This is my way of doing it, because I memorized the commands and they feel good to do.

ssh-copy-id doesnt work with ports, at least the man page doesnt say it does. 
So here are my commands for making it happen

Notice the P is capital on scp, and lowercase p for ssh. Also technically you can omit the -P 22 and -p 22 if your ssh server is reached with port 22.
Dont get me wrong my ssh server listens on 22, but I portforward port 54321 from my router to port 22 on my server, so from the outside world I have to use -P 54321 and -p 54321.

All of this is done from the CLIENT machine. The machine you log in with.

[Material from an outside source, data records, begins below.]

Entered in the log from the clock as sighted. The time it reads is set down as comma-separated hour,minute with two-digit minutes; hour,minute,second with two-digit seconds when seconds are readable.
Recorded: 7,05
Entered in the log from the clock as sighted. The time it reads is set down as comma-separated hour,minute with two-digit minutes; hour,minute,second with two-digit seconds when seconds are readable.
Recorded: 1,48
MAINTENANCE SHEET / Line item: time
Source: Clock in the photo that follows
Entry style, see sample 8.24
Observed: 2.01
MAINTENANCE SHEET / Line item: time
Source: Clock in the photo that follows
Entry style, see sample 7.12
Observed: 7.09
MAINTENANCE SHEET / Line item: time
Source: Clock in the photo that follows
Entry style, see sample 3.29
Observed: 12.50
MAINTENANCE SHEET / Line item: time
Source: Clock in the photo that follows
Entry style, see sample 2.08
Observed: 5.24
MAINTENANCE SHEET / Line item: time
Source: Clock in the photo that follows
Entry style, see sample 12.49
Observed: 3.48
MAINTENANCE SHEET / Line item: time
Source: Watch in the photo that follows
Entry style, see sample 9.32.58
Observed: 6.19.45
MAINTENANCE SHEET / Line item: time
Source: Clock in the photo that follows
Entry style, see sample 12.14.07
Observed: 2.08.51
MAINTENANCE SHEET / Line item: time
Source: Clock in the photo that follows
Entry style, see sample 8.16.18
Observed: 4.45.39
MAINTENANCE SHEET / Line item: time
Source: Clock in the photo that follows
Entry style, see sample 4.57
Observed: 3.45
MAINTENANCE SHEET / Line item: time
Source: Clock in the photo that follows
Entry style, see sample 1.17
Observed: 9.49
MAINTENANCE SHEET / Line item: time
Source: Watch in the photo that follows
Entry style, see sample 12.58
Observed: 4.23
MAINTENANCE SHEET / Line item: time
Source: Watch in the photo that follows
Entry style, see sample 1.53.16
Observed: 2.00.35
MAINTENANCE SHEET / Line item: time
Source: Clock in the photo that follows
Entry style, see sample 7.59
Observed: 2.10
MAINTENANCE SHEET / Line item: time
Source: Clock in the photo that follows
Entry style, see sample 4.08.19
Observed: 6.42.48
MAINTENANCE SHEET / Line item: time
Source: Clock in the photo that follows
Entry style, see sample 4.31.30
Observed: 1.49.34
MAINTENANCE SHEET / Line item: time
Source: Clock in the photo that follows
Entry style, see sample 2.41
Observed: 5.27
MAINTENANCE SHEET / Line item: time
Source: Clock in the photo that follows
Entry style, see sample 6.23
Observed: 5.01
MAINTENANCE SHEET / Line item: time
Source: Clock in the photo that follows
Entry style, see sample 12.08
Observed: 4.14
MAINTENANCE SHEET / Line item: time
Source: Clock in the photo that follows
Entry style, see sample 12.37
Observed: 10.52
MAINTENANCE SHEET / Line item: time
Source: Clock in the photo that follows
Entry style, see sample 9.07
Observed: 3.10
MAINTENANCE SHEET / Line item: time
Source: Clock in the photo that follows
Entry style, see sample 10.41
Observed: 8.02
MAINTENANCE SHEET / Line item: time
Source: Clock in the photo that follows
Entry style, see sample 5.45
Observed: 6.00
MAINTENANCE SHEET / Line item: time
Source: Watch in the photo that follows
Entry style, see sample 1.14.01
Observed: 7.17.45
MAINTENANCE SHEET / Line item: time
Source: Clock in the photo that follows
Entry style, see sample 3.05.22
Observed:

Skip the ssh-keygen step if you already have the ~/.ssh/id_rsa.pub or id_dsa.pub file there

Note this needs to be done per user (per server user. and per client user technically)
Each client has their own keys.

So for example if you you have 2 Users Bob and Sally on Client machine and Fred and George on server machine and you wanted completely passwordless environment for all of them with ssh, it would be done like this:
First you do the commands with Bob to Fred and George, and repeat with Sally to Fred and George. Think of a mesh, everyones handshaking with eachother is another way to think about it.

However I only use 1 user so I just do this once. 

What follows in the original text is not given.